Жила она в маленькой квартире вдвоем с отцом, он занимался каким — то художественным промыслом: мотался по колхозам, лепил глиняных Ильичей у входа в клуб и рисовал стенды с партийными лозунгами. Отношения у них были странные: говорила Лариса всегда с отцом сухо и жестко, тот же старался как можно скорее оставить денег на жизнь и вновь загреметь колпаками по пыльным дорогам на своей видавшей виды «Волге». О странном семейном статусе разговор никогда не складывался, и Филипп оставил эту тему. Тем более что каждая встреча с Ларисой заставляла его все чаще хвататься за шариковую ручку, и новые стихи укладывались в заветную папку толстым слоем. Эти встречи были абсолютно не похожи на все его предыдущие любовные похождения: их близость не шла дальше жарких поцелуев, и его более серьезные намерения обрывались всякий раз странной реакцией Ларисы. Она начинала плакать и уходила в себя. Филипп чувствовал, что она чего-то не договаривает, но настаивать, расспрашивать ее было делом безнадежным, и он просто ждал более удобного случая.

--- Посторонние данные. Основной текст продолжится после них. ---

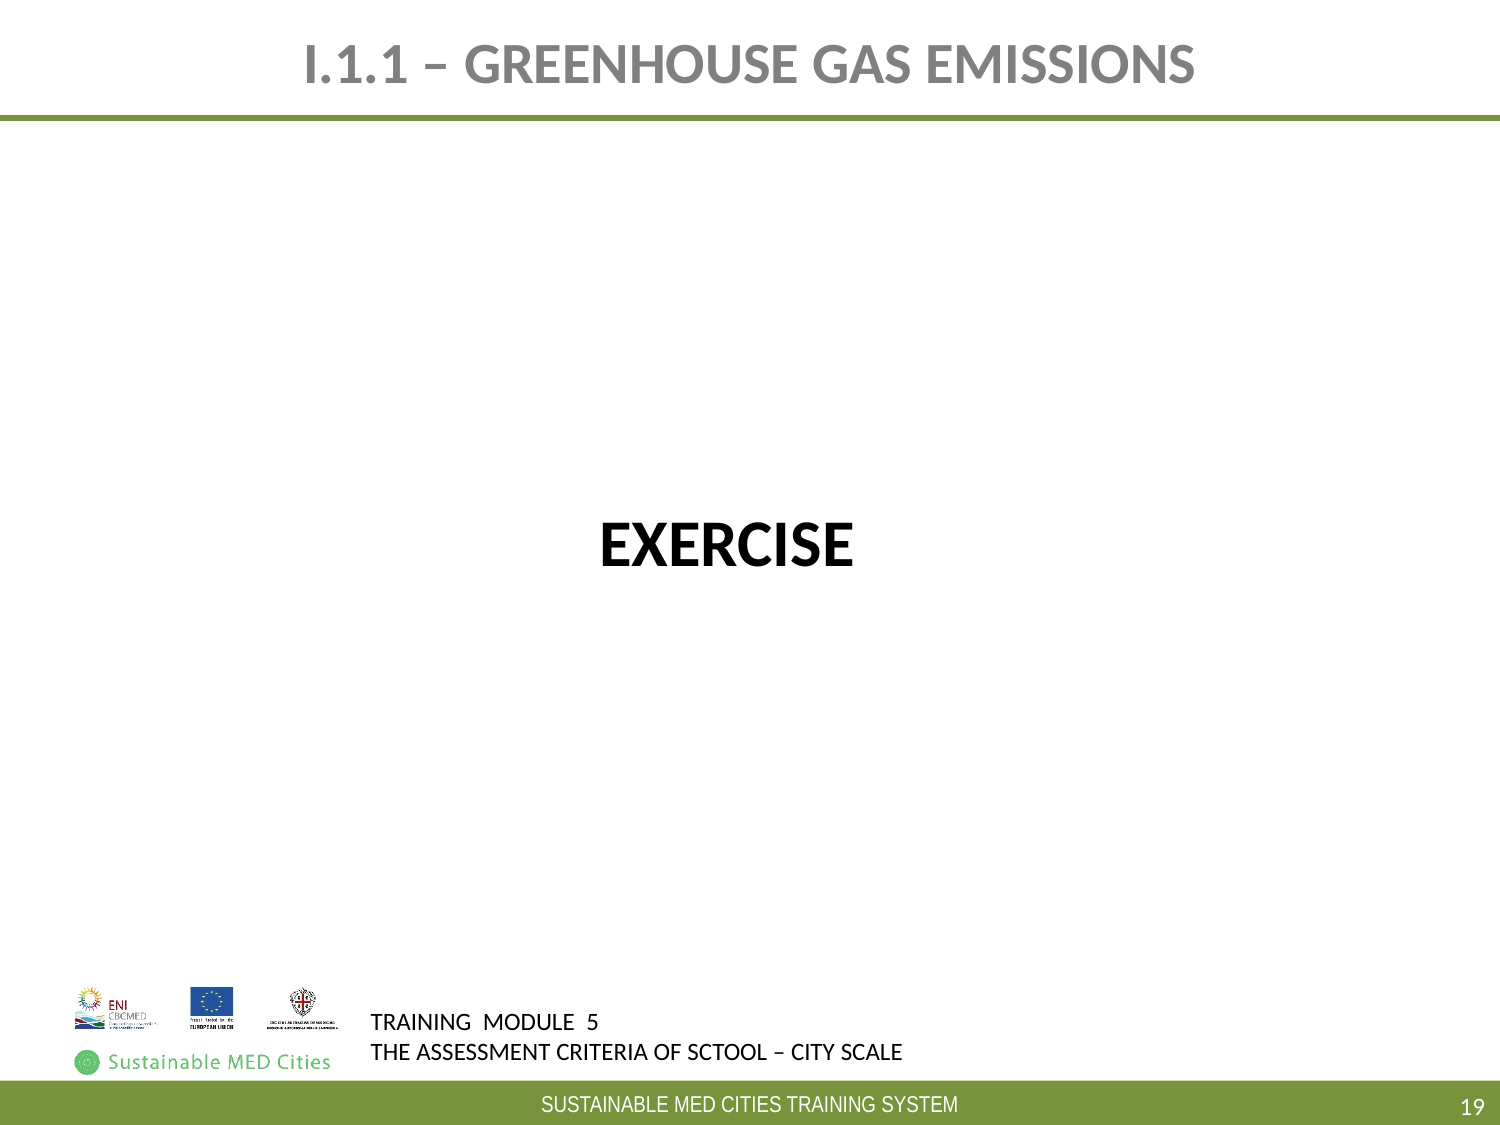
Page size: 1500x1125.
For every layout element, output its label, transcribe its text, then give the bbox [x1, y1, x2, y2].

list EXERCISE [43, 262, 1425, 944]
title I.1.1 – GREENHOUSE GAS EMISSIONS [0, 0, 1500, 121]
slide_number 19 [1149, 1086, 1500, 1125]
picture [62, 978, 356, 1080]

Когда они оставались наедине, Лариса зажигала все свечи в доме, садилась на диван, укрывшись пледом, и слушала его стихи. Иногда она читала и свои, но очень редко, стихи ее были все об одном, в них все время присутствовал дождь:

На земле — только дождь и мы,

Ты травинкой к дождю тянешься.

В каждой капле — по две луны…

Мы исчезнем, а дождь останется

Однажды Филипп, повинуясь непонятному импульсу, притащил к ней в квартиру свою заветную карту и стал рассказывать ей о странностях, которые происходили с ним и с этим загадочным куском старой ткани. Она была первым человеком, которому он рассказал о случае на крыше. Лариса внимательно вглядывалась в линии параллелей и меридианов, затем взяла атлас по астрономии и нашла в нем карту звездного неба.

— Смотри, все очень просто, — вздохнула она. — Твой знак — Скорпион. Там, где это созвездие накрывает Землю — звезды покровительствуют тебе.

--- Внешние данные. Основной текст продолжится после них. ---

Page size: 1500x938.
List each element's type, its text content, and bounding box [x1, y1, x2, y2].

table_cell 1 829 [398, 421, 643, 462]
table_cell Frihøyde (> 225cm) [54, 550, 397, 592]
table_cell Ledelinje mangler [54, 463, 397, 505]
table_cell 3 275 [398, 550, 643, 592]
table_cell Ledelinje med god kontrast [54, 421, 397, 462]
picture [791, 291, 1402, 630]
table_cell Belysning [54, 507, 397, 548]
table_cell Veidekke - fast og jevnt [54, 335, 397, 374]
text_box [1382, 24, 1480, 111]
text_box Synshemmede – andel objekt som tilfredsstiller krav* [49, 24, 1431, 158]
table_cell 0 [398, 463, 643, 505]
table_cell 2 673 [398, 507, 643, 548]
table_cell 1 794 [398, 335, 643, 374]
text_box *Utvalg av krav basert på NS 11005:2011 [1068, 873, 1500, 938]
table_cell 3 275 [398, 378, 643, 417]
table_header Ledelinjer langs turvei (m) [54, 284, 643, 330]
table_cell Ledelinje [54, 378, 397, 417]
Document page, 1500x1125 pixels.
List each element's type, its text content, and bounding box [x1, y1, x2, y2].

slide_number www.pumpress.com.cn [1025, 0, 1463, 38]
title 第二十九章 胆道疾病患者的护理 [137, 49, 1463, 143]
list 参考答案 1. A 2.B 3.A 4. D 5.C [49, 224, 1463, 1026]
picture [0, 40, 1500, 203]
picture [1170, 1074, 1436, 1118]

— Т-сс! — приложил палец к губам Филипп. — По-моему, об этом никому нельзя говорить.

— Кто тебе это сказал? — шепотом переспросила она.

— Никто, просто я это знаю. — ответил ей шепотом Филипп и поцеловал.

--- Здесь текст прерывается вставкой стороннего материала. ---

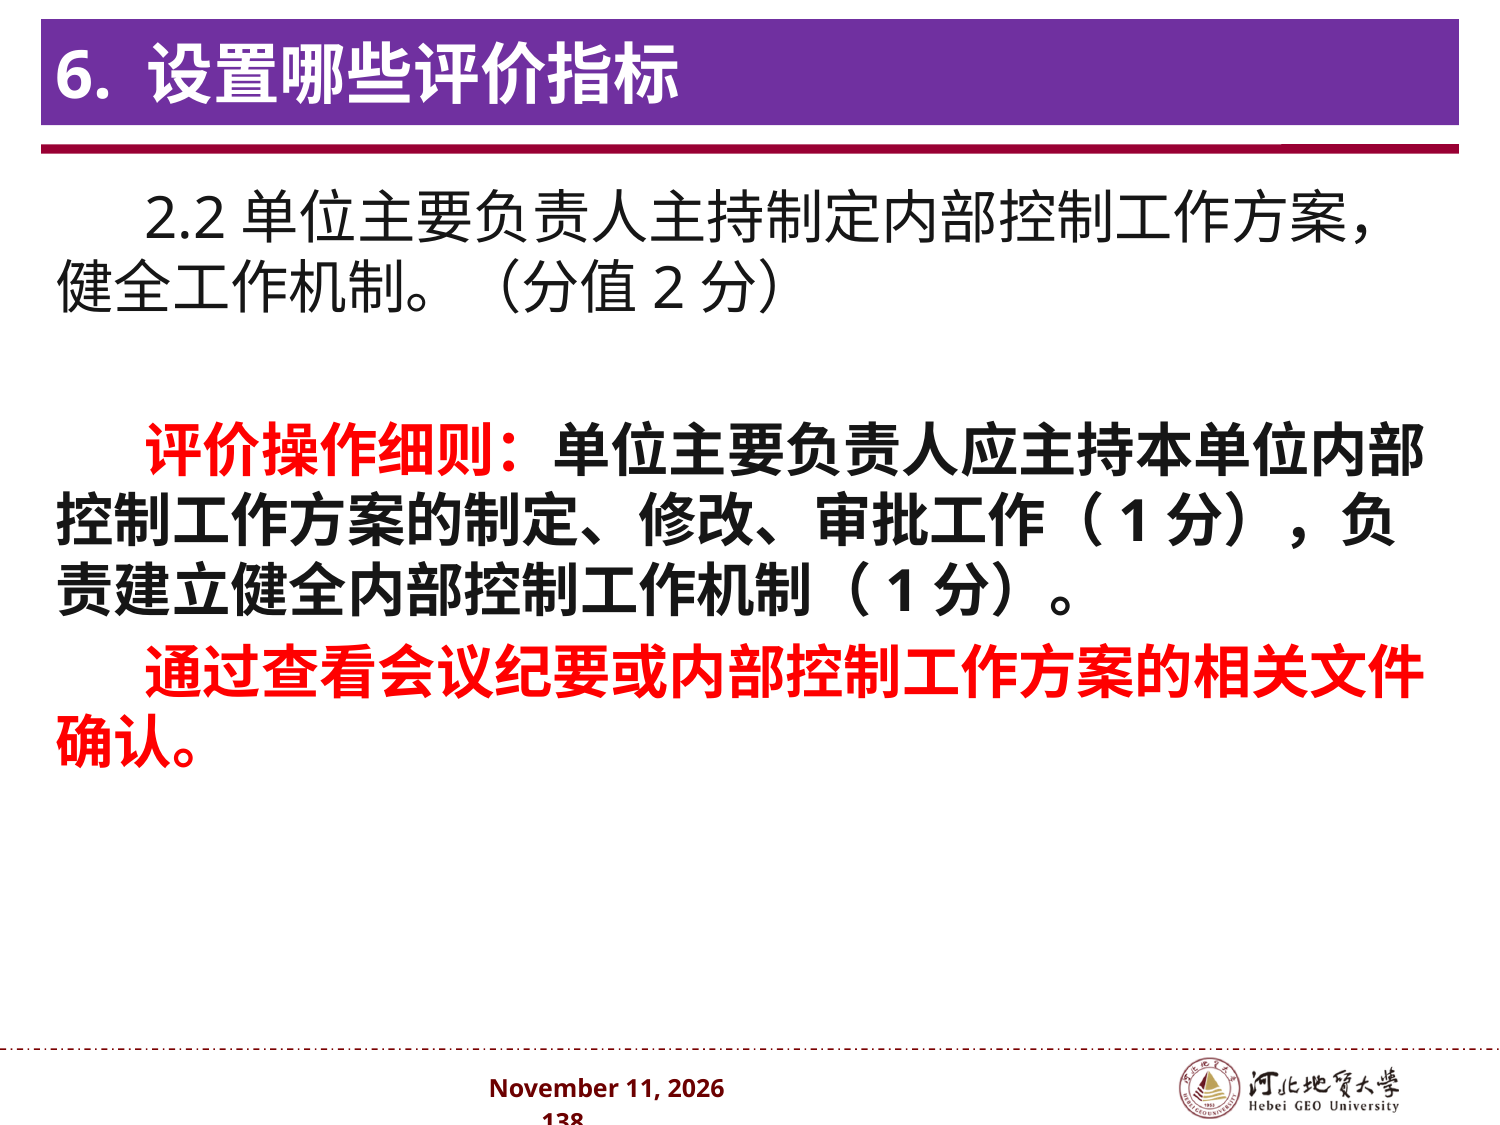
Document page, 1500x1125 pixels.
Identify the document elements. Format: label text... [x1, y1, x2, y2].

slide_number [473, 1064, 990, 1109]
picture [1159, 1049, 1420, 1125]
list 2.2单位主要负责人主持制定内部控制工作方案，健全工作机制。（分值2分） 评价操作细则：单位主要负责人应主持本单位内部控制工作方案的制定、修改、审批工作（1分），负责建立健全内部控制工作机制（1分）。 通过查看会议纪要或内部控制工作方案的相关文件确认。 [40, 172, 1460, 1036]
title 6. 设置哪些评价指标 [40, 18, 1460, 126]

— Подожди, — выскользнула она из его объятий, — это нужно понять до конца.

— Ничего нельзя понять до конца, ибо после конца тоже что-то виднеется, — глубокомысленно изрек Фил и прочитал короткое четверостишие:

Много лет размышлял я над жизнью земной,

Непонятного нет для меня под луной.

Мне известно, что мне ничего не известно!

Вот последняя правда, открытая мной.

— Когда ты это написал? — изумилась Лариса.

— Году эдак в 1100, - невозмутимо прикрыл глаза Филипп, — меня тогда звали Омаром Хайямом!

— А! Может быть, — ничуть не смутилась она, — должна тебе сказать, что тогда ты писал лучше. Но давай вернемся к карте.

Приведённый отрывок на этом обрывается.